> **WORK TO BE COMPLETED**:
I need each line of the entries below that includes the string "being".

> **EXERCISE INPUT**:
┄┄┄┄┄┄

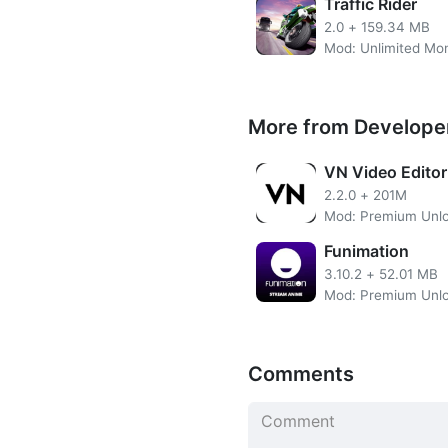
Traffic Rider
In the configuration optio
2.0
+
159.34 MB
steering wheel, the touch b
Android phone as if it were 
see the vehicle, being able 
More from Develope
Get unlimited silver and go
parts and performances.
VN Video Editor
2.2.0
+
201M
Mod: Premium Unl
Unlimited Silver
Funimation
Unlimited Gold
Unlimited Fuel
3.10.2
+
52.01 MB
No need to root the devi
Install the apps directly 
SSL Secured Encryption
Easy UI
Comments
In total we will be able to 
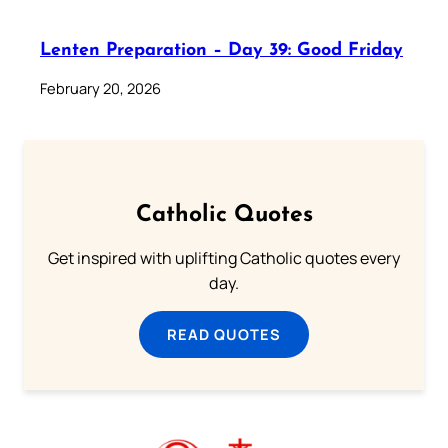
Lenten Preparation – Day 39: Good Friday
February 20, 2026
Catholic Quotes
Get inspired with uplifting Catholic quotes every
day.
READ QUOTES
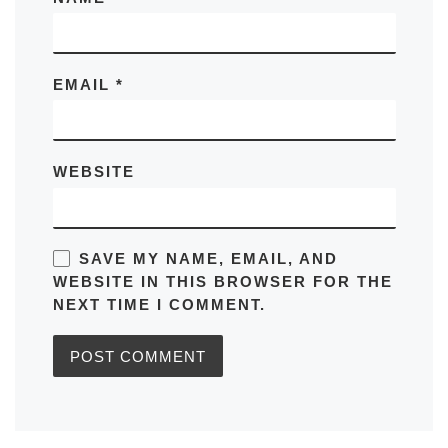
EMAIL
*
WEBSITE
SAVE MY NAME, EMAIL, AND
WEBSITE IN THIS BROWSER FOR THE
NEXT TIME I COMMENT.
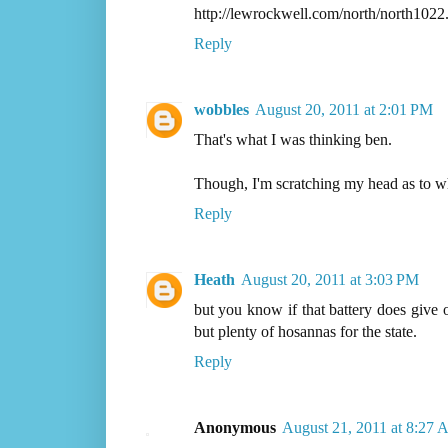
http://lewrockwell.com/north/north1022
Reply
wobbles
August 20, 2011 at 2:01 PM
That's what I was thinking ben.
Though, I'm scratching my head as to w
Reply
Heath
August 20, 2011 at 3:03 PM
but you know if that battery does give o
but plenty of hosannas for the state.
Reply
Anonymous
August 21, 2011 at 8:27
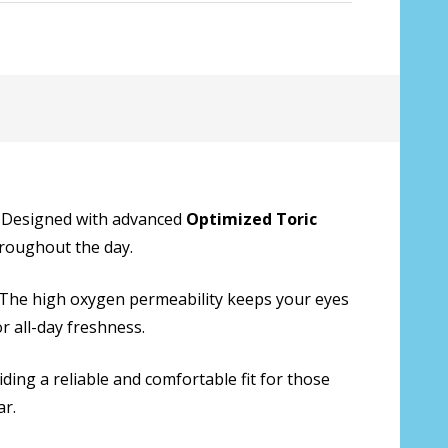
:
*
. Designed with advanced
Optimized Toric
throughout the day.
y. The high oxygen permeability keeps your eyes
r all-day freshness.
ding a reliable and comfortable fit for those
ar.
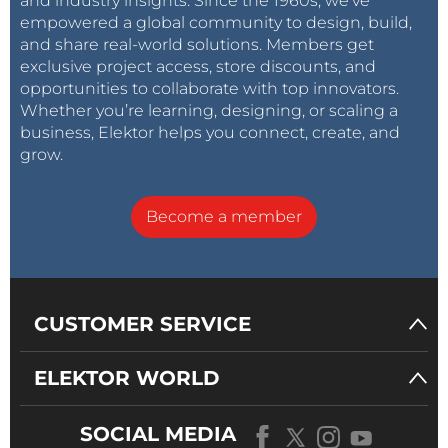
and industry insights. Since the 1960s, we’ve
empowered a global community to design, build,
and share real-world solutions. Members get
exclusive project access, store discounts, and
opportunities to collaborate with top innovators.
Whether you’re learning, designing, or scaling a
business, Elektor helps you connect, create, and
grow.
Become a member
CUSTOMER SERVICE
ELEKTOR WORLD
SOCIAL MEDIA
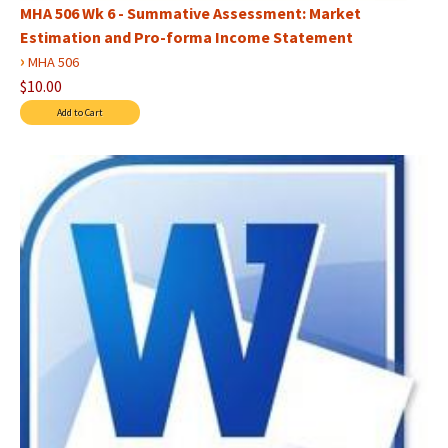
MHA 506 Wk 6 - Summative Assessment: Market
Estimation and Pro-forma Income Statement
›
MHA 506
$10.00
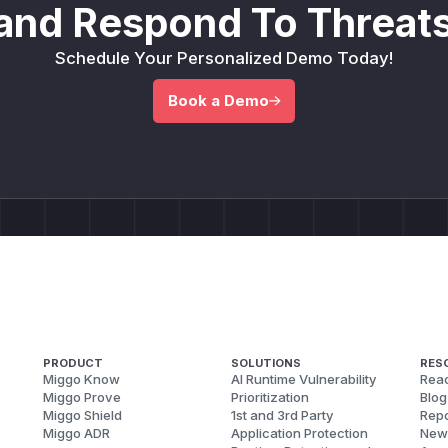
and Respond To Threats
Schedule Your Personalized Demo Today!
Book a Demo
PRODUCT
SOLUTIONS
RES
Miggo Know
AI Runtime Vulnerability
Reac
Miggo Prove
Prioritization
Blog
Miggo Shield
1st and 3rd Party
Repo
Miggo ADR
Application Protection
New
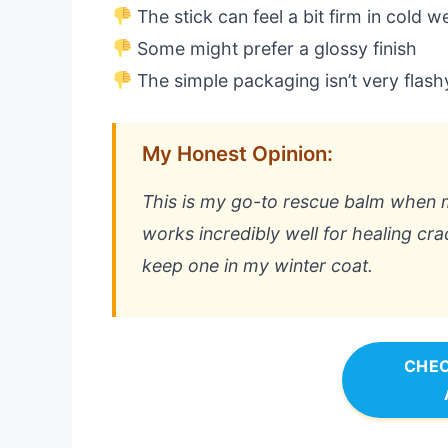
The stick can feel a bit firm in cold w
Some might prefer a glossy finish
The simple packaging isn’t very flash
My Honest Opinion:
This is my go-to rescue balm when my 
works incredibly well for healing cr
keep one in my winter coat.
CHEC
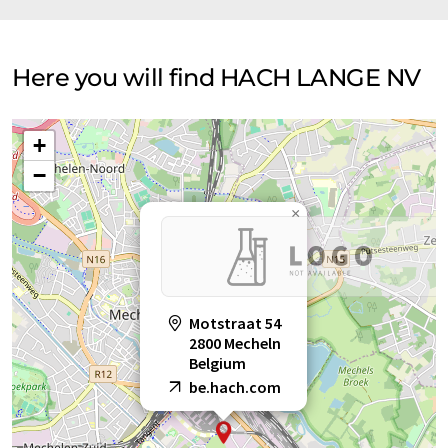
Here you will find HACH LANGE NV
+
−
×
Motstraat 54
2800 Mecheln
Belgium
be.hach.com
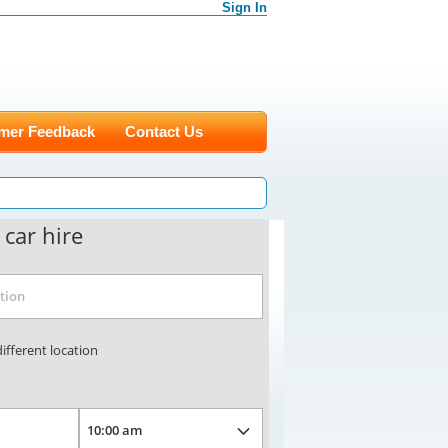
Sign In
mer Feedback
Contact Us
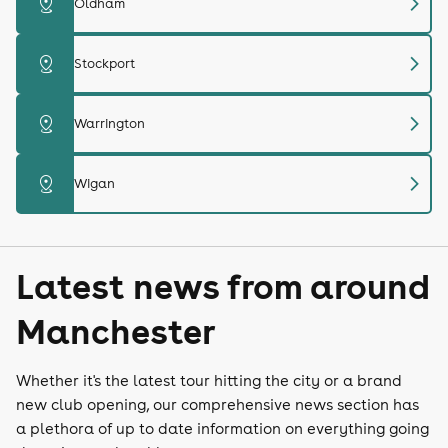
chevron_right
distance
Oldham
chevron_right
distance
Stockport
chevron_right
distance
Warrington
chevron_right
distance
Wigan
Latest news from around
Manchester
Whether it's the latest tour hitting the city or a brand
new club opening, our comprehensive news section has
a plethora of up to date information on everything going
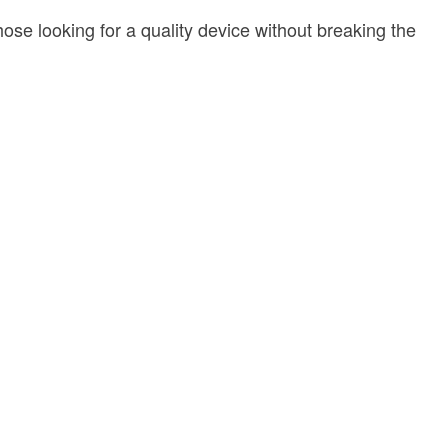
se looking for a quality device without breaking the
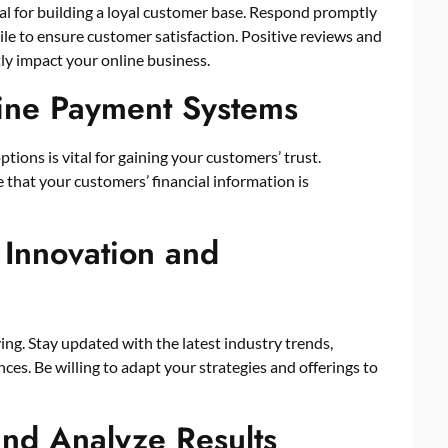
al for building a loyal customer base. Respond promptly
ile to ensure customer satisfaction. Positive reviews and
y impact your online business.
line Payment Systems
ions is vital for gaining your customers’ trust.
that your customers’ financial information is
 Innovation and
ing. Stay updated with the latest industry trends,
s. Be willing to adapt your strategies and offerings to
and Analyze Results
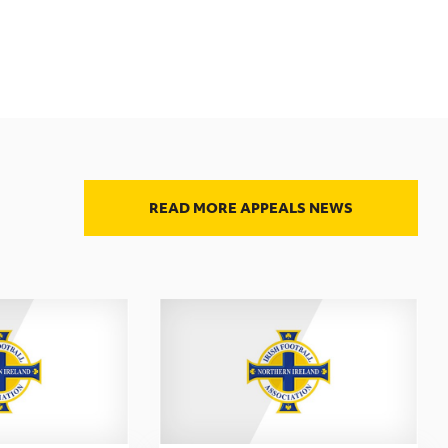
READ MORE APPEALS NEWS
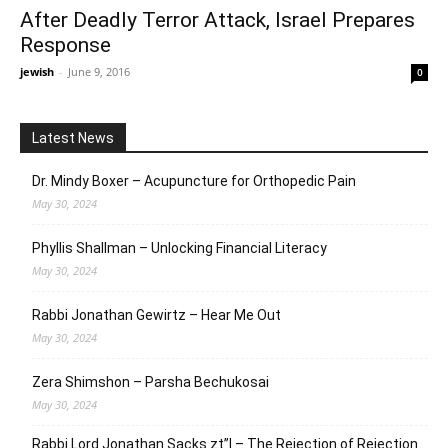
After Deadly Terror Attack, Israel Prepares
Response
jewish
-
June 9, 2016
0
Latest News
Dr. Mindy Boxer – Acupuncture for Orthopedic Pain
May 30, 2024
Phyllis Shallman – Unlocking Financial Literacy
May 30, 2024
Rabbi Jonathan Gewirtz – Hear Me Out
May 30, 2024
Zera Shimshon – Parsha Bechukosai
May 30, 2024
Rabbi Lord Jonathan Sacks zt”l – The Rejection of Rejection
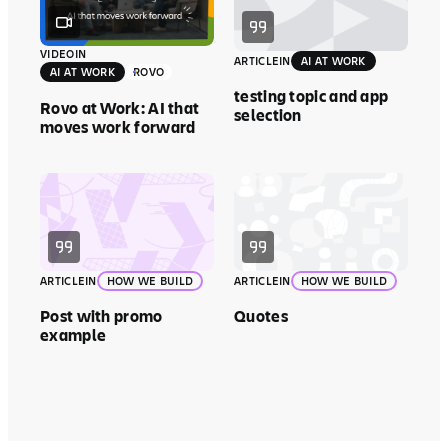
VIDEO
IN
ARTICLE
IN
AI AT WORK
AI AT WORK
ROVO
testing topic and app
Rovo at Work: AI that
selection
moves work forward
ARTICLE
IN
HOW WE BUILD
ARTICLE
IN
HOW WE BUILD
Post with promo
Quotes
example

┄┄┄┄┄┄

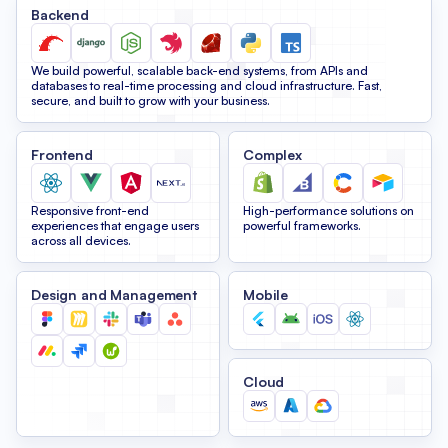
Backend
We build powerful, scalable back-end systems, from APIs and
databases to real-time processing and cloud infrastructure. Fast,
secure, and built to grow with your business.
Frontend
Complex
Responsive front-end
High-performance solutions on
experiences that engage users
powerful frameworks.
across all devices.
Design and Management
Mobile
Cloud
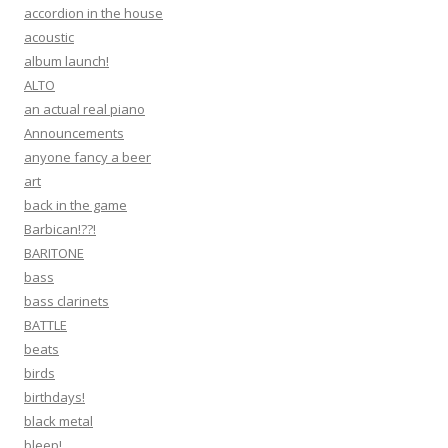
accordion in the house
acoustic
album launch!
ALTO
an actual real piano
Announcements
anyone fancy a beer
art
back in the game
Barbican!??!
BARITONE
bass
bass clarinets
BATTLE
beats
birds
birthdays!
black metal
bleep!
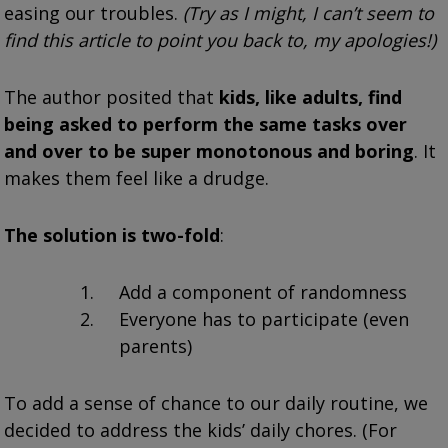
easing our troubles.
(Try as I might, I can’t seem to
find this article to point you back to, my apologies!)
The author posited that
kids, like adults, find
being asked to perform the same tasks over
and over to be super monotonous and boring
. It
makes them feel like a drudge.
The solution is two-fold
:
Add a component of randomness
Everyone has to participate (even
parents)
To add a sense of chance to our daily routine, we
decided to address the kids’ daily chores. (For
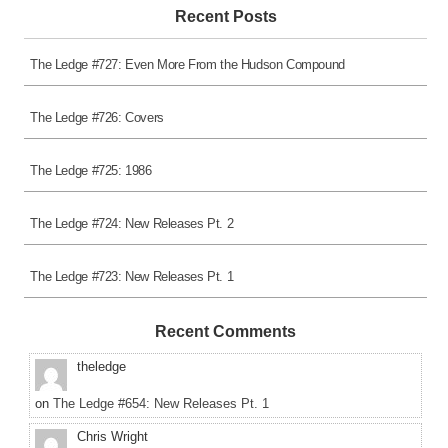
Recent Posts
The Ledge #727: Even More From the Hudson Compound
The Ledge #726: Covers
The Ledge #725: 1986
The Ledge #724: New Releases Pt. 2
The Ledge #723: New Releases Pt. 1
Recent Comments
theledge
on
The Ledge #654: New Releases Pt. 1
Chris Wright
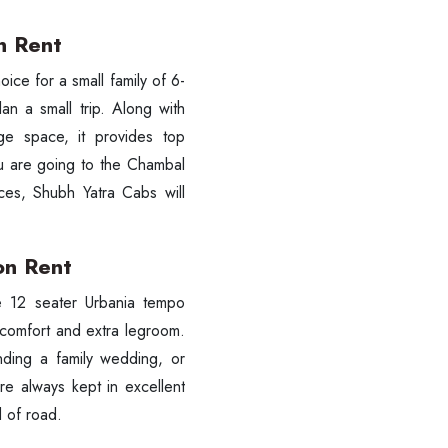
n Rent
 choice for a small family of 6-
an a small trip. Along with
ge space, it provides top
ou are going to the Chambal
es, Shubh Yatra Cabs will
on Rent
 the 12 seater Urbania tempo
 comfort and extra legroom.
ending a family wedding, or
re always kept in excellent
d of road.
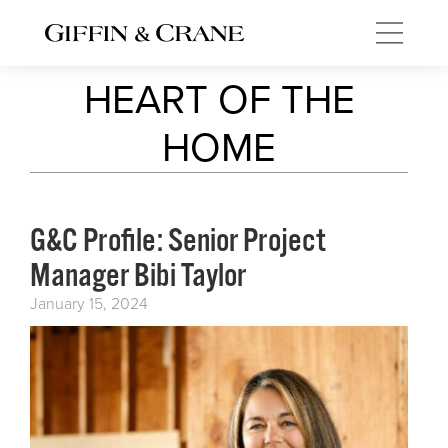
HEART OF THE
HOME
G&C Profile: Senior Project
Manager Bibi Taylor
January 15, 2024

┄┄┄┄┄┄

> **EXERCISE RESULT**:
see the vehicle, being able 
being asked to perform the same tasks over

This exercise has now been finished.